Top of Extracted text
Lala Reduces Commissions Boosts Driver Earnings

Huolala has adjusted its platform rules for the sixth time, reducing the commission rate to 10.9% and setting a commission cap. Additionally, a subsidy mechanism will be launched during peak hours, potentially increasing order revenue by up to 60%. This initiative aims to improve driver income and enhance the overall platform ecosystem.
Lala Reduces Commissions Boosts Driver Earnings

Freight drivers have long voiced concerns over platform commission rates, and now, one major logistics company has announced its sixth policy adjustment this year—this time focusing on reducing fees for drivers. The changes specifically target user-quoted orders, shared rides, carpooling orders, and long-distance hauls, with lowered commission rates across the board.

A new "capped commission" mechanism has been introduced: drivers without fee-reduction cards will see a maximum deduction of $14 per order, while those using such cards will face a cap of $7. These adjustments have brought the overall commission rate down from 12.2% last year to 10.9%.

In a further boost for drivers, the platform will automatically activate subsidies or peak service fees during high-demand periods—such as rush hours, severe weather, or holidays—potentially increasing drivers' earnings by up to 60% of the order value. This could significantly raise income during peak operational times.

However, the actual impact of these changes will depend on real-world application and how quickly drivers adapt to the new rules.
Bottom of Extracted text
Aim of the exercise: Reproduce word for word the part of the Huolala commission article between "In a further" and "peak operational times.", inclusive.
Top of Record extracts
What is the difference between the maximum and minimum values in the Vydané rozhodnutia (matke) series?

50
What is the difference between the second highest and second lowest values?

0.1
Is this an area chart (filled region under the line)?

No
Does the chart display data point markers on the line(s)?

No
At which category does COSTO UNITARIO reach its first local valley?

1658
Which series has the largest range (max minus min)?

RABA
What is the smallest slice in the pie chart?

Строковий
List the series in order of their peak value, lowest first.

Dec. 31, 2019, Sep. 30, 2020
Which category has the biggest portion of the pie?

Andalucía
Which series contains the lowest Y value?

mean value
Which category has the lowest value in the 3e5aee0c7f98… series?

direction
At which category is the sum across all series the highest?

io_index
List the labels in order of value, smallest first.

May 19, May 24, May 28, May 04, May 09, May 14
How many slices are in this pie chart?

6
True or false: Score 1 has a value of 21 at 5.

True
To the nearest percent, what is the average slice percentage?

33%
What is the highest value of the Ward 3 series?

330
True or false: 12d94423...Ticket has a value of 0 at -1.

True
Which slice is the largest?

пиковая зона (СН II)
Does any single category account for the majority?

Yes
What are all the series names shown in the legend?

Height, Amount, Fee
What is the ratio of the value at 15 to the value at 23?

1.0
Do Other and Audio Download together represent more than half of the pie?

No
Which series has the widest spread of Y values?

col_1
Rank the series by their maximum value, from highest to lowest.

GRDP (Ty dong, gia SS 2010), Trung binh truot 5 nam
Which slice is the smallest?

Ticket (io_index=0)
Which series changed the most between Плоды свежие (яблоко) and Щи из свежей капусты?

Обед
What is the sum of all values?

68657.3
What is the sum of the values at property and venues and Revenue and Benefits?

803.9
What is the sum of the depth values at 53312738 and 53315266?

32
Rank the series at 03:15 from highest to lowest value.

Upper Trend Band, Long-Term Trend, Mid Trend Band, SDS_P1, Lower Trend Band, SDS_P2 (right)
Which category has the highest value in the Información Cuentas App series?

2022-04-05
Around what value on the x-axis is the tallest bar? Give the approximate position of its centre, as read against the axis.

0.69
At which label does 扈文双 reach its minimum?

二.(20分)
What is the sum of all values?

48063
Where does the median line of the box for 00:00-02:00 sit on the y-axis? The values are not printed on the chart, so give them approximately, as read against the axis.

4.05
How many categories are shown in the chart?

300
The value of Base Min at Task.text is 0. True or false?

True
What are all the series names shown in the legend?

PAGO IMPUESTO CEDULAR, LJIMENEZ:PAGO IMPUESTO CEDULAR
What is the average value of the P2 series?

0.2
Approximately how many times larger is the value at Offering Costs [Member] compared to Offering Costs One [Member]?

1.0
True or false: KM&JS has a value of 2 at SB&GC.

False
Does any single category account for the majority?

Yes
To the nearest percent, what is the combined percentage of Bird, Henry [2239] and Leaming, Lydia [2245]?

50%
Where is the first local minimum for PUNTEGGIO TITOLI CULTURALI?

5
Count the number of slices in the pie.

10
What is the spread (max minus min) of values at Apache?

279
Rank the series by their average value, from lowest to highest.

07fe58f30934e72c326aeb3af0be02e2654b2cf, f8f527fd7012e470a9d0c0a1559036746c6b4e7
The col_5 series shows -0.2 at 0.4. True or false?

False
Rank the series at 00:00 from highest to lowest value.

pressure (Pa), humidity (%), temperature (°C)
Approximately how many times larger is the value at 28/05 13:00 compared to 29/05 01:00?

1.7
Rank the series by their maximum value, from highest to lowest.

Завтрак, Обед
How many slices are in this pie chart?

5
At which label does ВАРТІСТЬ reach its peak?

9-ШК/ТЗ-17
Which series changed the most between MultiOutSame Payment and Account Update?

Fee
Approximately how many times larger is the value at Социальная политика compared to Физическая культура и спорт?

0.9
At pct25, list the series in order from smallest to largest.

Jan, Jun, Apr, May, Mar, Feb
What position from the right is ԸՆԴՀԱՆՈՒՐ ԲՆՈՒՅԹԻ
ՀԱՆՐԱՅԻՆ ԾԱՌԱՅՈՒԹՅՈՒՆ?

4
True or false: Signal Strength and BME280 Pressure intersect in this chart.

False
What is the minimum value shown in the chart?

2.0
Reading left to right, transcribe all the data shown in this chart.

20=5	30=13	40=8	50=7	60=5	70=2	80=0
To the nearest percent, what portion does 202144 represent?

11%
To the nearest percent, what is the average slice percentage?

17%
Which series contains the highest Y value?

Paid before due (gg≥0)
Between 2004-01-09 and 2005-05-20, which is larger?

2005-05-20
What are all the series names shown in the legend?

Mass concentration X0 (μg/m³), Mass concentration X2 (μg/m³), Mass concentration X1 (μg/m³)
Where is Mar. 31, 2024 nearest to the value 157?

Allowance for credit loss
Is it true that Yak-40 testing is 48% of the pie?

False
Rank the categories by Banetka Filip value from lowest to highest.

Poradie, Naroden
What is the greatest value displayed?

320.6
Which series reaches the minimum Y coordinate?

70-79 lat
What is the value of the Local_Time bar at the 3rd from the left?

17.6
Bottom of Record extracts
Result of the task:
In a further boost for drivers, the platform will automatically activate subsidies or peak service fees during high-demand periods—such as rush hours, severe weather, or holidays—potentially increasing drivers' earnings by up to 60% of the order value. This could significantly raise income during peak operational times.